(Passage for review begins)
Around the World in 45 Hours

Circumnavigation—a trip around the world—has long been an achievement used to demonstrate the prowess of a navigator, the prestige of the voyage’s sponsor, or a new technology. The first recorded circumnavigation was by Juan Sebastián Elcano and his crew, completing the voyage led by Ferdinand Magellan (who did not survive the trip) in 1522 after 1082 days en route. In 1889, Nellie Bly, inspired by Jules Verne’s Le Tour du Monde en Quatre-vingts Jours, bettered the 80 days of the fictional Phileas Fogg, circling the globe in 72 days.

In 1924, the U.S. Army Air Service got into the game, dispatching four purpose-built single engine open cockpit biplanes from Seattle for a flight around the world. Two of the planes survived the trip, returning to Seattle on September 28, 1924, 175 days after their departure, having flown 371 hours and 11 minutes and making 72 stops along the way.
(Passage for review ends)
(Input data begins)
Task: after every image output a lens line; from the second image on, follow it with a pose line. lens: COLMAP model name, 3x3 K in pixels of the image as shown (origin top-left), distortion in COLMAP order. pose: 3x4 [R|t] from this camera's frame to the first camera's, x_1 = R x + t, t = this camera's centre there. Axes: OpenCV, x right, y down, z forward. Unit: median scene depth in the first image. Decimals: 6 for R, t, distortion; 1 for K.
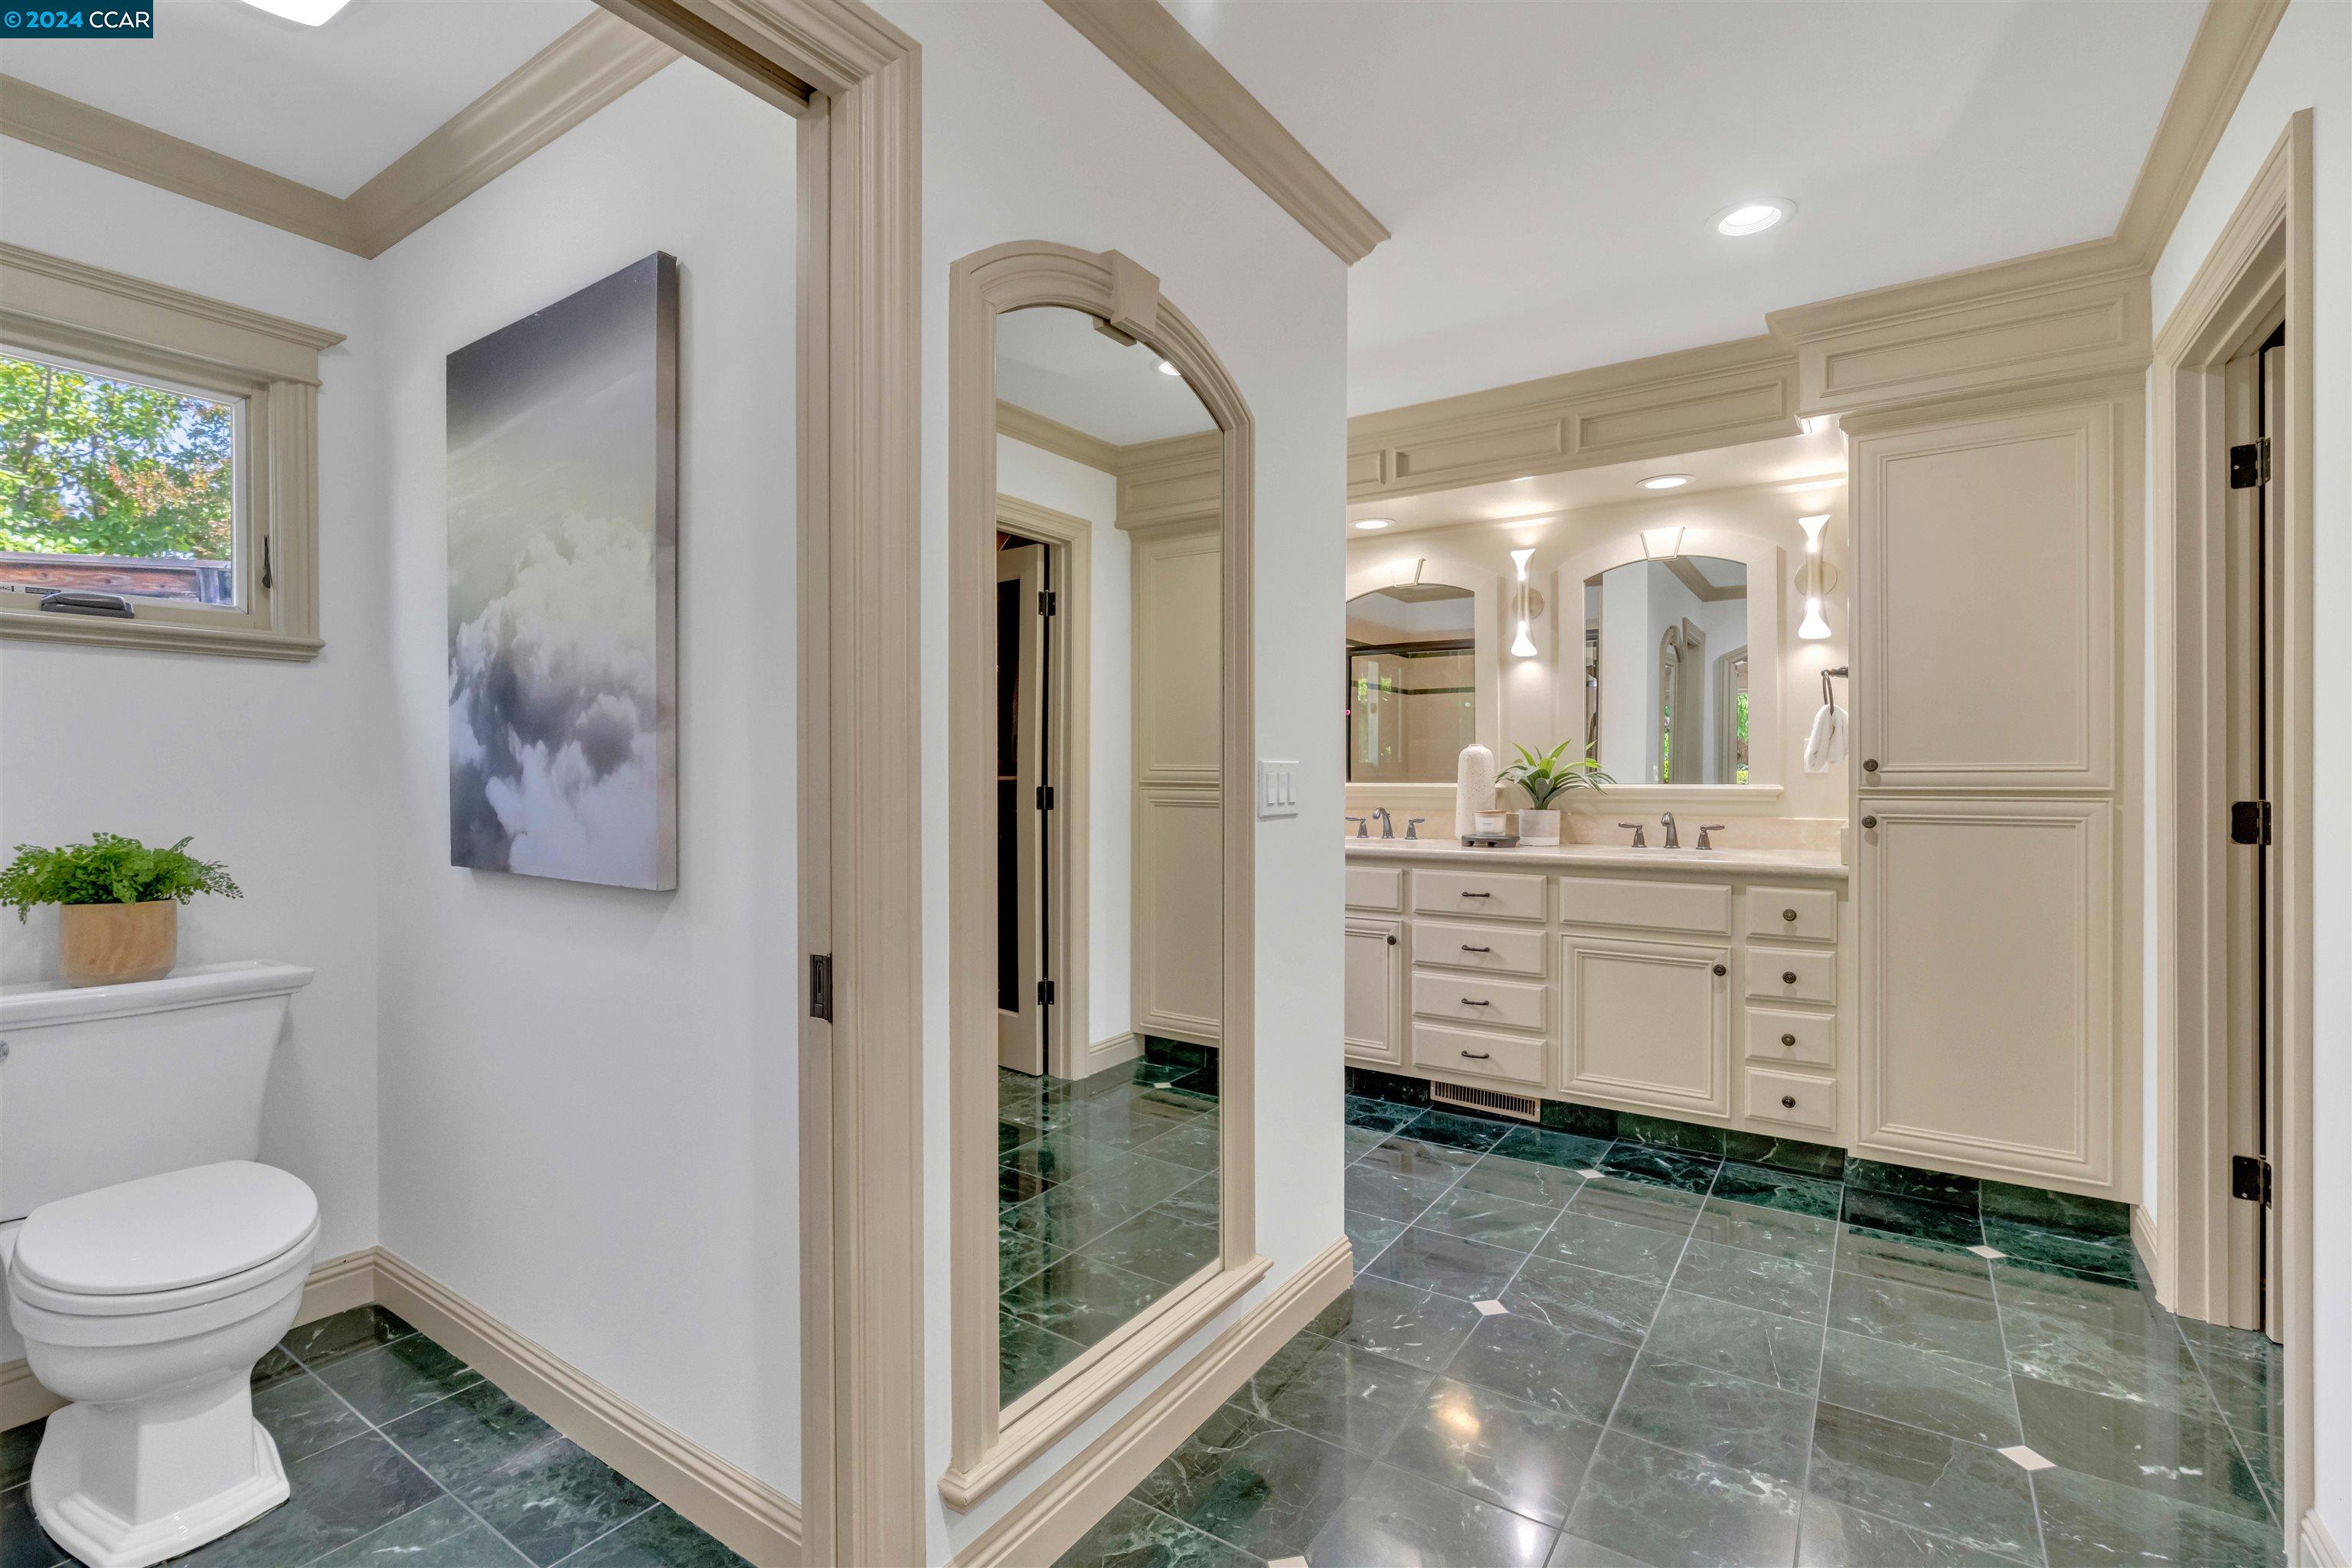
lens RADIAL K [[1039.5, 0, 1180.5], [0, 1039.5, 778.6], [0, 0, 1]] dist [0.003399, 0.000175]
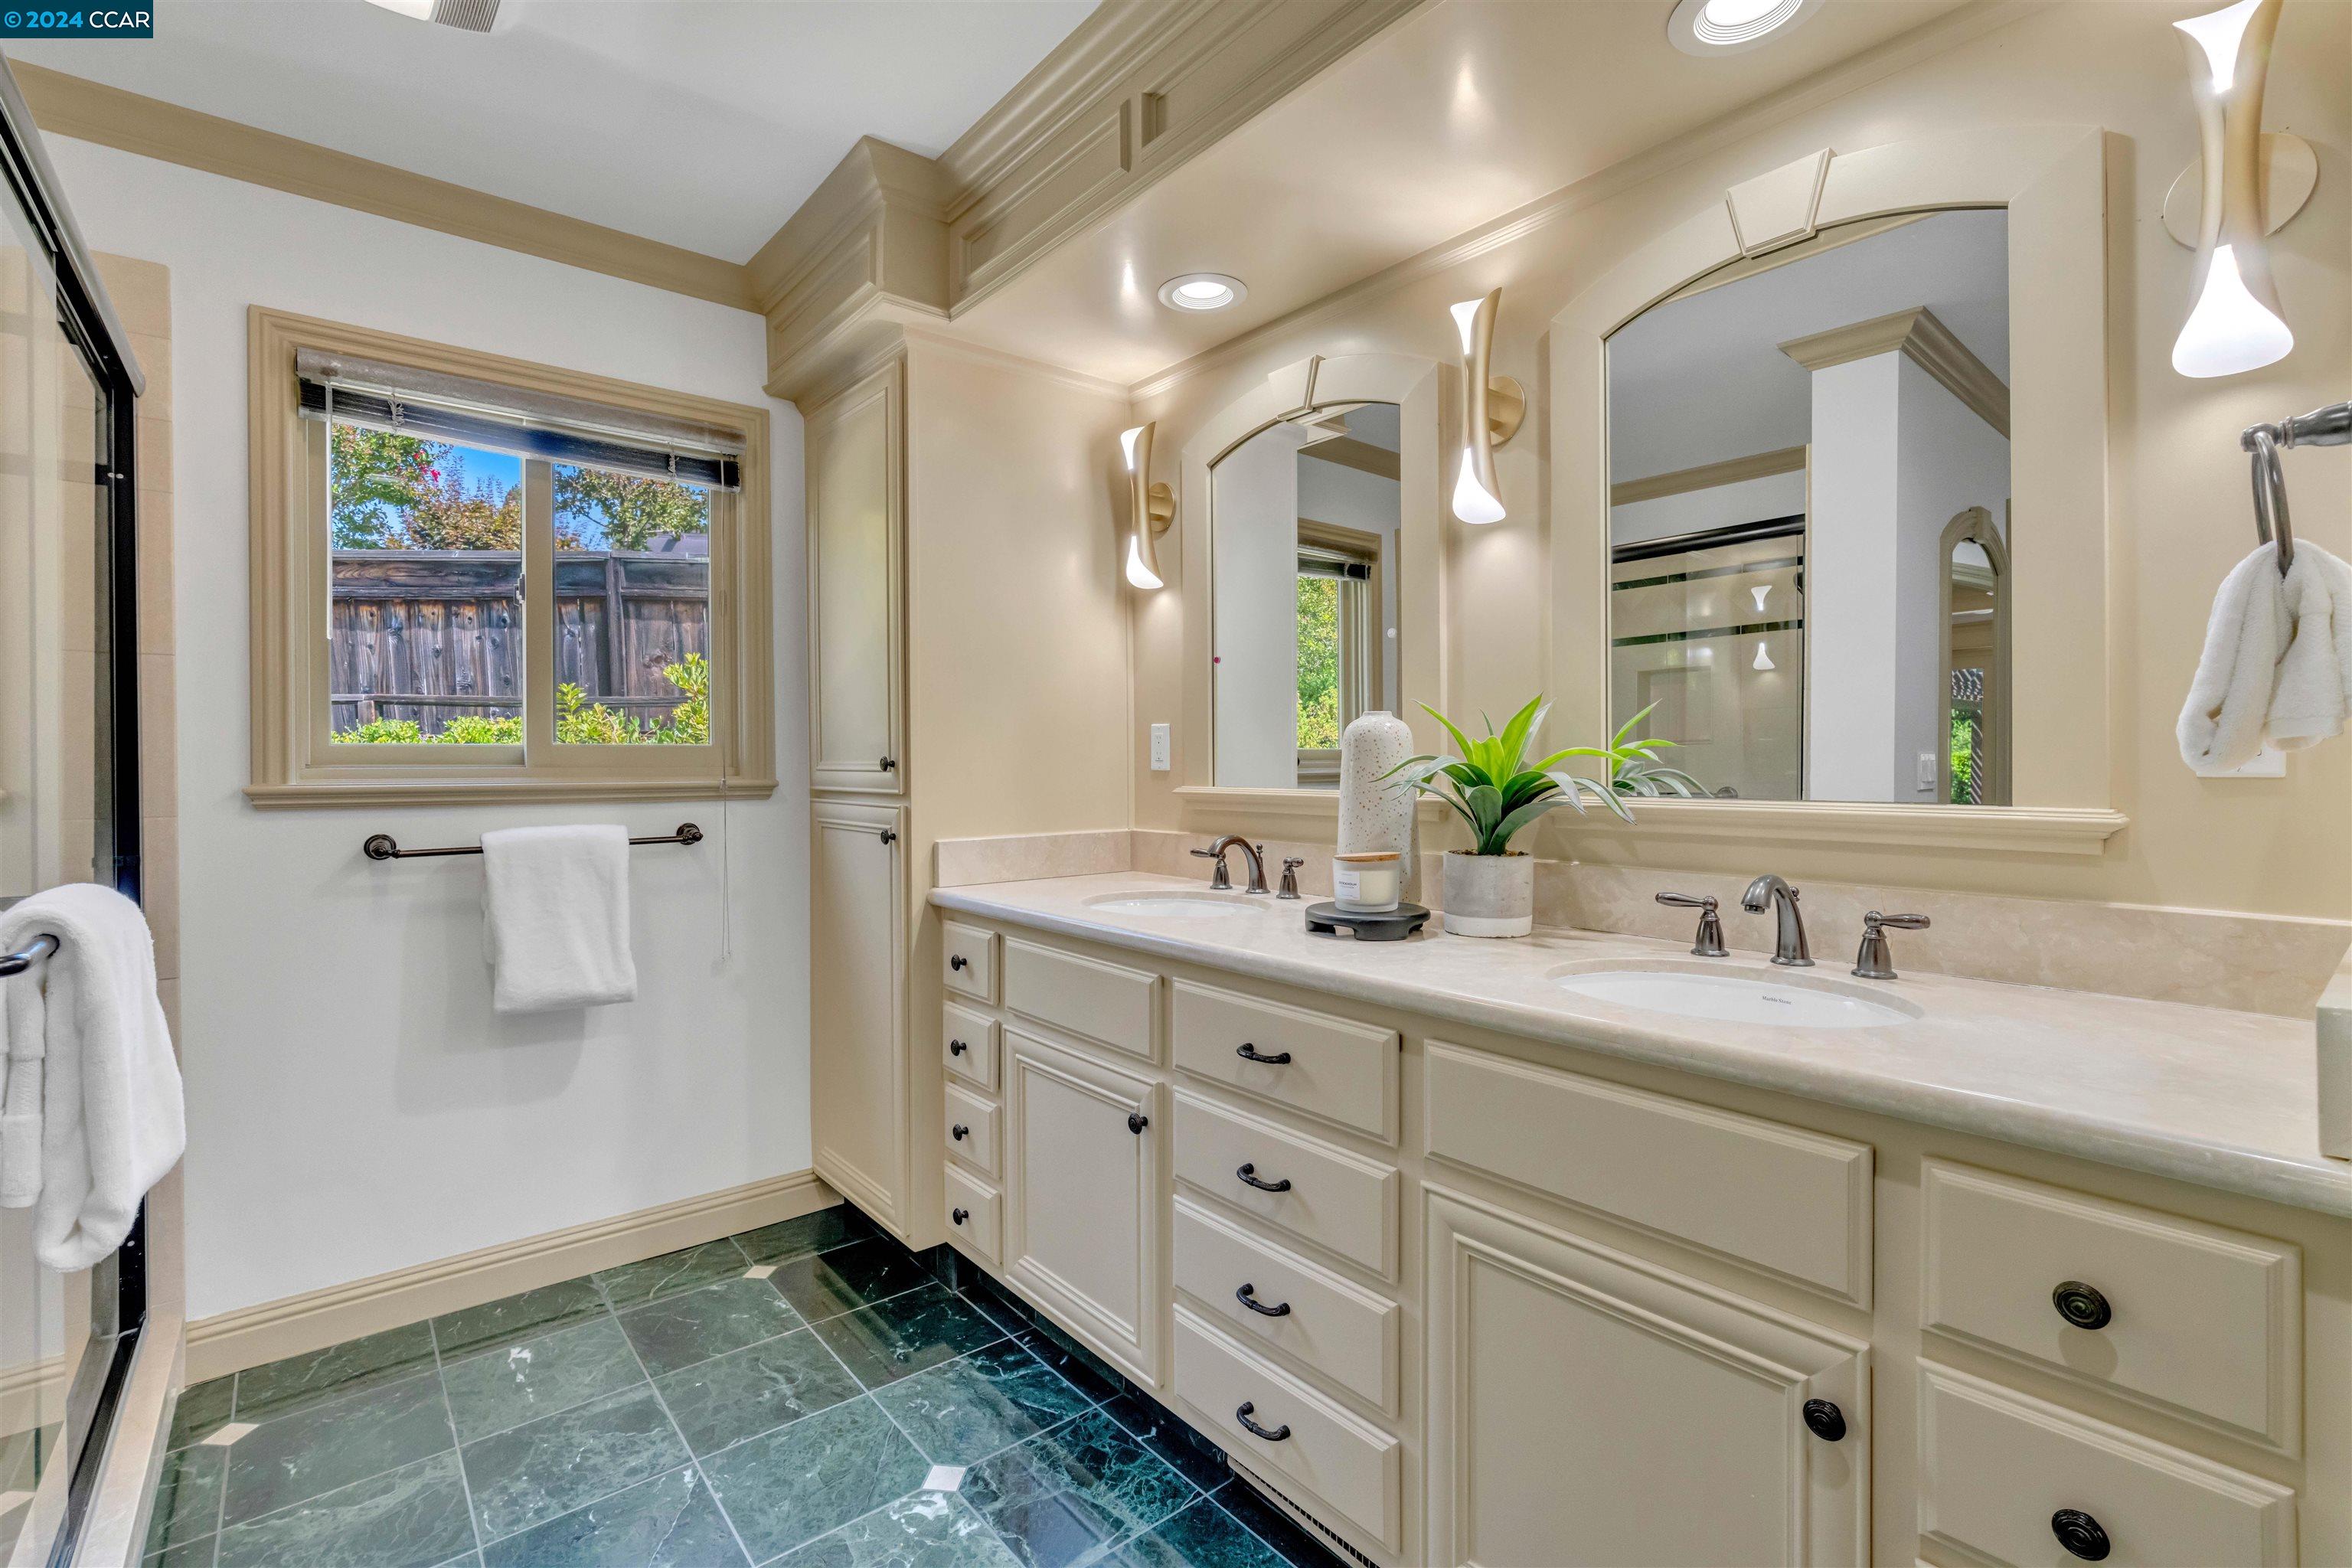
lens RADIAL K [[1039.5, 0, 1177.0], [0, 1039.5, 771.0], [0, 0, 1]] dist [0.003399, 0.000175]
pose [[0.961490, 0.003411, -0.274819, 0.363785], [-0.004039, 0.999990, -0.001720, -0.005131], [0.274811, 0.002764, 0.961494, 0.566133]]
(Input data ends)
Things to do
**1)** In the passage on circumnavigation, how many days after their departure did the two surviving Army Air Service planes return to Seattle?
**2)** Translate this sentence from the passage on circumnavigation into Spanish: "In 1889, Nellie Bly, inspired by Jules Verne’s Le Tour du Monde en Quatre-vingts Jours, bettered the 80 days of the fictional Phileas Fogg, circling the globe in 72 days."
**3)** Does each statement agree with the passage on circumnavigation? Answer yes or no for each, quoting the words that decide it.
(a) Ferdinand Magellan survived the first recorded circumnavigation.
(b) Nellie Bly circled the globe in 80 days.
(c) The U.S. Army Air Service sent four planes from Seattle.

Outputs in order
**1)** 175 days

**2)** En 1889, Nellie Bly, inspirada por Le Tour du Monde en Quatre-vingts Jours de Jules Verne, superó los 80 días del ficticio Phileas Fogg al dar la vuelta al globo en 72 días.

**3)**
(a) No: "who did not survive the trip"
(b) No: "circling the globe in 72 days"
(c) Yes: "dispatching four purpose-built single engine open cockpit biplanes from Seattle"